- Yamrach Yaripora
- Yamrach Location in Jammu and Kashmir, India Yamrach Yamrach (India)
- Coordinates: 33°43′51″N 74°59′44″E﻿ / ﻿33.73083°N 74.99556°E
- Country: India
- Union Territory: Jammu and Kashmir
- District: Kulgam

Population (2011)
- • Total: 2,000

Languages
- • Official: Kashmiri, Urdu, English
- Time zone: UTC+5:30 (IST)
- Area code: 192232

= Yamrach =

Village in Jammu and Kashmir, India

Yamrach is a village in Kulgam district of Jammu and Kashmir. It is located at 13 km from Kulgam.

== Demographics ==
According to the 2011 census, it has a population of 2000 of which 1100 are male and 900 are female. The whole population practices Islam.

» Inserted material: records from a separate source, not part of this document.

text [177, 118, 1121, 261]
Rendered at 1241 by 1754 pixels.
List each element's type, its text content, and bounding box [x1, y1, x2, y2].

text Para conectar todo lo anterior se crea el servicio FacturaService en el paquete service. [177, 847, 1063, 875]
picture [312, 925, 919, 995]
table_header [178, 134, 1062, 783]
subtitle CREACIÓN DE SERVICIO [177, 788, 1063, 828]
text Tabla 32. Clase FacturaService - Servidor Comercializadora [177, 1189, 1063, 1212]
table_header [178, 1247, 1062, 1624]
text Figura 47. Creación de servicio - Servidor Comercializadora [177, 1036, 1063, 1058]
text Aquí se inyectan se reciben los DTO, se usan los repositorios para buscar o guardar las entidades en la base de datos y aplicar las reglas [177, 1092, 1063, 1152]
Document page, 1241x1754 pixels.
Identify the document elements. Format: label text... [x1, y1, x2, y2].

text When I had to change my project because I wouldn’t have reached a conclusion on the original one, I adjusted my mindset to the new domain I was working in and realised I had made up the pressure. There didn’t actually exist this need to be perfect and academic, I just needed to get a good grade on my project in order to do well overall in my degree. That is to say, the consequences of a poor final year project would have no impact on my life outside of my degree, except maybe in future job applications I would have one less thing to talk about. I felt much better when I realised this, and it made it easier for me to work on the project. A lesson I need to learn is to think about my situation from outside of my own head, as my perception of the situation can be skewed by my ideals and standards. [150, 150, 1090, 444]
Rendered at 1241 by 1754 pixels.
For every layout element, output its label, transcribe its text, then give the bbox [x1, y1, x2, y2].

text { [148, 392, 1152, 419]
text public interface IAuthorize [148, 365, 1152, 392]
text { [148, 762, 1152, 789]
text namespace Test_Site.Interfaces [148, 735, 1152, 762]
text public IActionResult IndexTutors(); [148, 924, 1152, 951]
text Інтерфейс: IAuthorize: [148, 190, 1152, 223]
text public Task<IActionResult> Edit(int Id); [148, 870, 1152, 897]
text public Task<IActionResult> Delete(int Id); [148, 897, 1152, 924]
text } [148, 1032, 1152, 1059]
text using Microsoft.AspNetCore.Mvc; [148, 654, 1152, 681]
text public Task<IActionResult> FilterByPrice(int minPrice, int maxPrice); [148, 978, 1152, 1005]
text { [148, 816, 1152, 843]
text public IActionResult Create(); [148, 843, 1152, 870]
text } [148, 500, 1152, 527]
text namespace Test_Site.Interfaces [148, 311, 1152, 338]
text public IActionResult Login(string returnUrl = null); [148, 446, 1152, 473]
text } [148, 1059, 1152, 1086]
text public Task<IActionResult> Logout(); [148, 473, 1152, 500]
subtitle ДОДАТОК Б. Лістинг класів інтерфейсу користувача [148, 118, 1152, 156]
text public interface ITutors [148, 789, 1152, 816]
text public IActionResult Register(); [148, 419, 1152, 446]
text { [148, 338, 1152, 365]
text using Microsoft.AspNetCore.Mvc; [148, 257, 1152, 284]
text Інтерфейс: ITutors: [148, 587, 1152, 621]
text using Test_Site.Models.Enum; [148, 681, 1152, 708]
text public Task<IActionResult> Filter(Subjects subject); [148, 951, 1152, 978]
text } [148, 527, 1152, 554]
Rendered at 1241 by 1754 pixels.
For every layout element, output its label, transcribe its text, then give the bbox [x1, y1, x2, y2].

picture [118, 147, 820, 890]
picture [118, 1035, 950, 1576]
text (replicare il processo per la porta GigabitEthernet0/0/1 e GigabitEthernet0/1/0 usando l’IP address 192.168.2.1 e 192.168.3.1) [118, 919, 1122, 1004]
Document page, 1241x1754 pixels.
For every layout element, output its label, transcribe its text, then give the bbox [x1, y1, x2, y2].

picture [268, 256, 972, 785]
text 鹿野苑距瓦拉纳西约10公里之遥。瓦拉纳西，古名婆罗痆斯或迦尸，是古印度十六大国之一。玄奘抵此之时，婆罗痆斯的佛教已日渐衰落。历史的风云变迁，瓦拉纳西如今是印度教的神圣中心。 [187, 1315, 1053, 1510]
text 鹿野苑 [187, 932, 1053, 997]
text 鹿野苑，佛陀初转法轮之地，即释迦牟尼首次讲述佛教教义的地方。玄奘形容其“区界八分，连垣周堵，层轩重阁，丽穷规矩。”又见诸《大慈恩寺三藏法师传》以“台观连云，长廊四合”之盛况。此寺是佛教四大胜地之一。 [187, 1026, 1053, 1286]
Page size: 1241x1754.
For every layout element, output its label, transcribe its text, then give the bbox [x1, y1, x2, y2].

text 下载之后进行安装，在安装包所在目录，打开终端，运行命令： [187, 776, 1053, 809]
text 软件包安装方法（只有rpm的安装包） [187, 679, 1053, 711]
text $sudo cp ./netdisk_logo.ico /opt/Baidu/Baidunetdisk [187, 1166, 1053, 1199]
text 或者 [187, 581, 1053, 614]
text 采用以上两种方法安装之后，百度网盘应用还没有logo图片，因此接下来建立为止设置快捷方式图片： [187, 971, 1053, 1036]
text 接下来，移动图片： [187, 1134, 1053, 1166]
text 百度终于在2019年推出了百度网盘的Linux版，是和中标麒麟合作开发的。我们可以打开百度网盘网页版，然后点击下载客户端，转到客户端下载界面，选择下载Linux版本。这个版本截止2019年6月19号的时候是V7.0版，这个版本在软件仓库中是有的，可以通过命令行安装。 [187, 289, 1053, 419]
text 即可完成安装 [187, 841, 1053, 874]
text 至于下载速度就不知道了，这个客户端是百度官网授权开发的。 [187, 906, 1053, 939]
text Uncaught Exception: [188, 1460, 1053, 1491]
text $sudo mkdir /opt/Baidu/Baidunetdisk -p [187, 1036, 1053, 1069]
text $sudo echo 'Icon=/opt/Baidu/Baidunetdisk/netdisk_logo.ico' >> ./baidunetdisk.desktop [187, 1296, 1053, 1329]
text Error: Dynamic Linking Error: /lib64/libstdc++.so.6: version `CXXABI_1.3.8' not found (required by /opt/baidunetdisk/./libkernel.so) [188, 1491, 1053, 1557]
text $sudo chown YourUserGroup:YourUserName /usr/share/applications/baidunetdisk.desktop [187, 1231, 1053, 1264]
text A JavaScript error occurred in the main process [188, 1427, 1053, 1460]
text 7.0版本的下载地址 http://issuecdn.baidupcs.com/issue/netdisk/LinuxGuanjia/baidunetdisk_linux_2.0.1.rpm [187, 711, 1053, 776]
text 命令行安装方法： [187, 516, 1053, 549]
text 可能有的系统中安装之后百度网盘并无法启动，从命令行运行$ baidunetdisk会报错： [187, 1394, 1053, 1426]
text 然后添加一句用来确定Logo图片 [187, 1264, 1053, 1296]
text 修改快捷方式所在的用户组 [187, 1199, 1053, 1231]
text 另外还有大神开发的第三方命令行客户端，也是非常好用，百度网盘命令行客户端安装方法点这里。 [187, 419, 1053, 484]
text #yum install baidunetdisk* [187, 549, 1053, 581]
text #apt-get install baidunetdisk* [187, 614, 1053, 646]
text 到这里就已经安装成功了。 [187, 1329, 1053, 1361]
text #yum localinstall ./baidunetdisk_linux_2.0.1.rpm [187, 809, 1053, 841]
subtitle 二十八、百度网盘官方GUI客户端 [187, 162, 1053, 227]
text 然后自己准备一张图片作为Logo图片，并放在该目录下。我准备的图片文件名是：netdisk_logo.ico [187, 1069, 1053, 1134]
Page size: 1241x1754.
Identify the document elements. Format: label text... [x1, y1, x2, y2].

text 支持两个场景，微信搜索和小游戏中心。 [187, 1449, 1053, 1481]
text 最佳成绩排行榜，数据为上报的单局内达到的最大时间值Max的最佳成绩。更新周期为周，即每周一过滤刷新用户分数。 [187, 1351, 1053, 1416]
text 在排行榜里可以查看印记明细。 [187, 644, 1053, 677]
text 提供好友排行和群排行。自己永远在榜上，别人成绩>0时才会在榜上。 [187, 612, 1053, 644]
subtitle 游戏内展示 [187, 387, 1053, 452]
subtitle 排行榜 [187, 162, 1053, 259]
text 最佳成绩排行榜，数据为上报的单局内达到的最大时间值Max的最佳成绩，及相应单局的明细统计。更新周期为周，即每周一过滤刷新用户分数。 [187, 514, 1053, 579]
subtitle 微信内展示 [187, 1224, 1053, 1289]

Kashmiri, Urdu, English, Arabic and Hindi are spoken there.

== Geography ==
This village is bordered by Katapora to the east, Hangulbuch to the northeast, Hatipora and Tungdonu to the north, Hanger to the west, Dasen to the south and Khanpora to the southeast. The road through Yamrach connects Yaripora with Hanger.

== Education ==
Four schools are there:

- Shinning Public School
- Hanfia Middle School
- Govt. Middle School
- Govt.SSA School

== Healthcare ==
The health facility is Sub Centre Yamrach.